Chapter 19 – Jesus Bore Our Sickness

“Surely he hath borne our sicknesses and carried our sorrows…. My righteous servant shall justify many; for he shall bear their iniquities… . He shall divide the spoil with the strong, because. . . he bare the sin of many” (Isa. 53:4, 11, 12, R.V.).

Do you know this beautiful chapter, the fifty-third of Isaiah, which has been called the fifth Gospel? In the light of the Spirit of God, Isaiah describes beforehand the sufferings of the Lamb of God, as well as the divine graces which would result from them.

The expression “to bear” could not but appear in this prophecy. It is, in fact, the word which must accompany the mention of sin, whether as committed directly by the sinner, or whether as transmitted to a substitute. The transgressor, the priest, and the expiatory victim must all bear the sin. In the same way, it is because the Lamb of God has borne our sins that God smote Him for the iniquity of us all. Sin was not found in Him, but it was put upon Him; He took it voluntarily upon Him. And it is because He bore it—and that, in bearing it, He put an end to it—that He has the power to save us. “My righteous servant shall justify many; for he shall bear their iniquities . . . he shall divide the spoil with the strong, because . . . he bare the sin of many” (Isa. 53:11, 12). It is, therefore, because our sins have been borne by Jesus Christ that we are delivered from them as soon as we believe this truth; consequently we need no longer bear them ourselves.

In this same chapter (Isaiah 53) the expression “to bear” occurs twice, but in relation to two different things. It is said not only that the Lord’s righteous Servant has borne our sins (vs. 12), but also that He has borne our sicknesses (vs. 4, R.V., margin). Thus His bearing our sicknesses forms an integral part of the Redeemer’s work as well as bearing our sins. Although Himself without sin He has borne our sins, and He has done as much for our sicknesses. The human nature of Jesus could not be touched by sickness because it remained holy. We never find in the account of His life any mention of sickness.
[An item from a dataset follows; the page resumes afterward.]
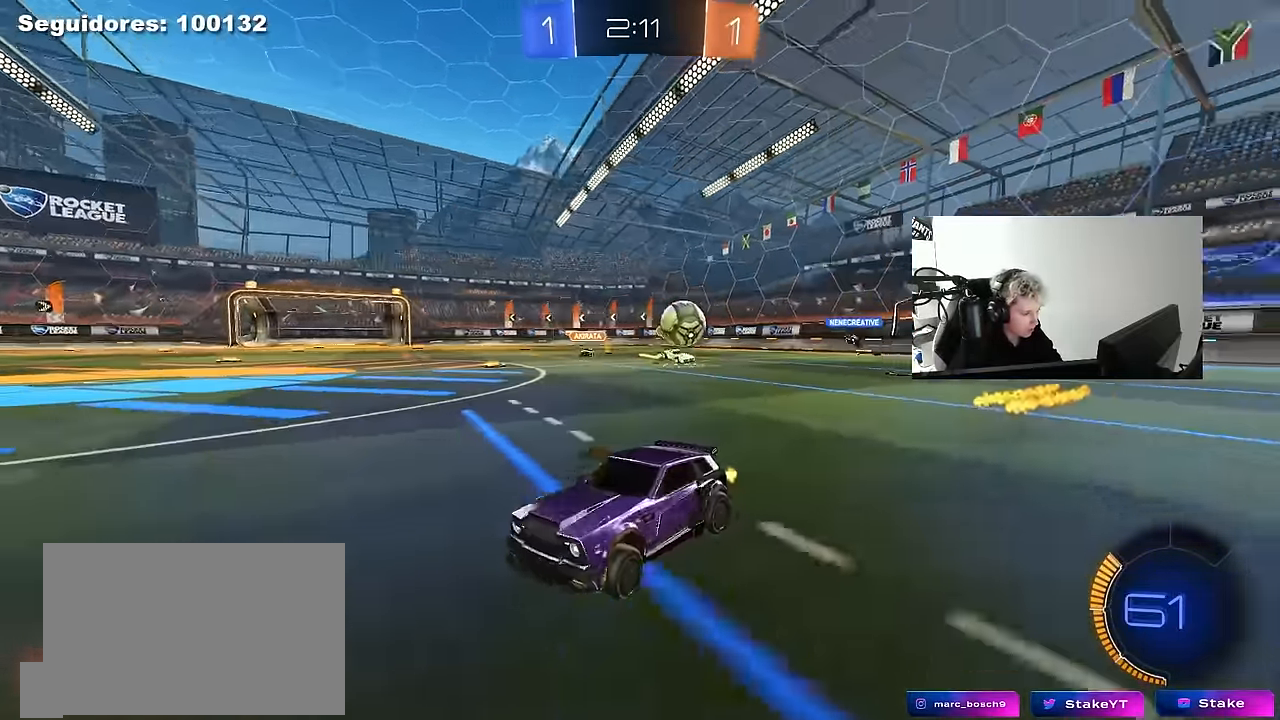
{"keys": ["w"], "mouse": ["left"], "mouse_move": "still", "events": [[100, "shift", "down"], [200, "shift", "up"], [284, "a", "up"], [334, "a", "down"], [417, "mouse_left", "down"], [467, "a", "up"]]}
Participating in all the weaknesses of our human nature, hunger, thirst, fatigue and sleep, because all these things are not the consequence of sin, He still had no trace of sickness. As He was without sin, sickness had no hold on Him, and He could die only a violent death and that by His voluntary consent. Thus it is not in Him but on Him that we see sickness as well as sin; He took them upon Him and bore them of His own free will. In bearing them and taking them upon Him, He has by this very fact triumphed over them, and has acquired the right of delivering His children from them.

Sin had attacked and ruined equally the soul and the body. Jesus came to save both. Having taken upon Him sickness as well as sin, He is in a position to set us free from the one as well as the other, and that He may accomplish this double deliverance He expects from us only one thing: our faith.

As soon as a sick believer understands the purport of the words, “Jesus has borne my sins,” he does not fear to say also: “I need no longer bear my sins, they are upon me no longer.” In the same way as soon as he has fully taken in and believed for himself that Jesus has borne our sicknesses, he does not fear to say: “I need no longer bear my sickness; Jesus in bearing sin bore also sickness which is its consequence; for both He has made propitiation, and He delivers me from both.”

I have myself witnessed the blessed influence which this truth exercised one day upon a sick woman. For seven years she had been almost continually bedfast. A sufferer from tuberculosis, epilepsy, and other sicknesses, she had been assured that no hope of cure remained for her. She was carried into the room where the late Mr. W. E. Boardman was holding a Sunday evening service for the sick, and was laid in a half-fainting condition on the sofa. She was too little conscious to remember anything of what took place until she heard the words, “Himself took our infirmities and bare our sicknesses” (Matt. 8:17), and then she seemed to hear the words, “If He has borne your sicknesses, why then bear them yourself? Get up.” But she thought—if I attempt to get up, and fall upon the ground, what will they think of me? But the inward voice began again:

“If He has borne my sins, why should I have to bear them?” To the astonishment of all who were present, she arose, and, although still feeble, sat down in a chair by the table. From that moment her healing made rapid progress. At the end of a few weeks she had no longer the appearance of an invalid, and later on her strength was such that she could spend many hours a day in visiting the poor. With what joy and love she could then speak of Him who was “the strength of her life” (Ps. 27:1). She had believed that Jesus had borne her sicknesses as well as her sins, and her faith was not put to confusion. It is thus that Jesus reveals Himself as a perfect Savior to all those who will trust themselves unreservedly to Him.